**INSTRUCTION:** Your answer must contain each line of the listing in which "Airport" appears, copied in full.

**EXTRACTED DATA:**
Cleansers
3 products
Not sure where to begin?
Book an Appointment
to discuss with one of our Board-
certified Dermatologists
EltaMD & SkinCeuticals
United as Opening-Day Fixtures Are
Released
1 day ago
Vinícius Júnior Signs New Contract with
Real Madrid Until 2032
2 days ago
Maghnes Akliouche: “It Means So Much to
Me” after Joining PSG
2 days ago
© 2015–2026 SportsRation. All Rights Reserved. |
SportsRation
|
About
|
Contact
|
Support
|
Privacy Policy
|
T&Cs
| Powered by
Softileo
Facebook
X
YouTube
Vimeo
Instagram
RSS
* * *
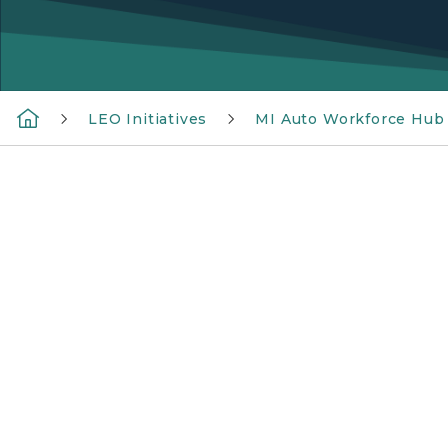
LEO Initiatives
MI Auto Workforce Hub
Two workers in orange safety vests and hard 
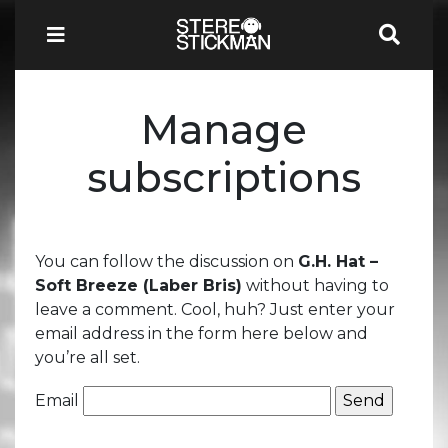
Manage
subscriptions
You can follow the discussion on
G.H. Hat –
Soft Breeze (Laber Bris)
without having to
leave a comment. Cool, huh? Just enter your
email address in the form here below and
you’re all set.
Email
* * *
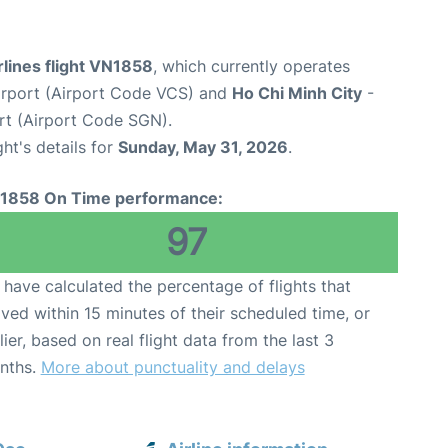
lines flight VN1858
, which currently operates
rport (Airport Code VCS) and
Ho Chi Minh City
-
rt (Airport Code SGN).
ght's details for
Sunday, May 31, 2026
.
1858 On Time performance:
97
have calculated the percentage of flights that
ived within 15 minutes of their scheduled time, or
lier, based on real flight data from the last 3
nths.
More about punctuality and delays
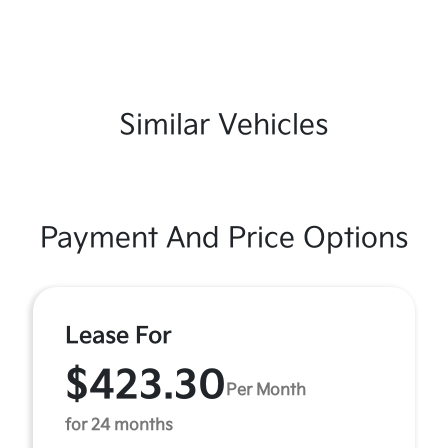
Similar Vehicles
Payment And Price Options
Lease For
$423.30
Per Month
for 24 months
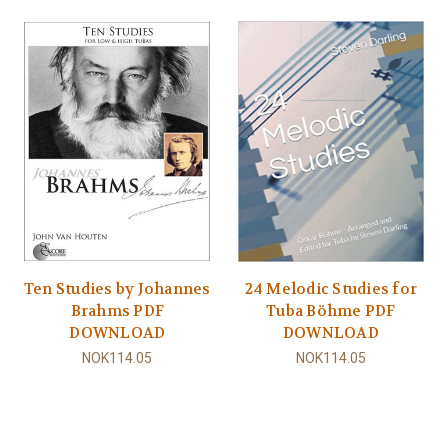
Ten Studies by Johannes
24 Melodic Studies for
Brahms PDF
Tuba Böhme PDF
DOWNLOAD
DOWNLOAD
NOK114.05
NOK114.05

**EXERCISE OUTPUT:**
rport (Airport Code VCS) and
rt (Airport Code SGN).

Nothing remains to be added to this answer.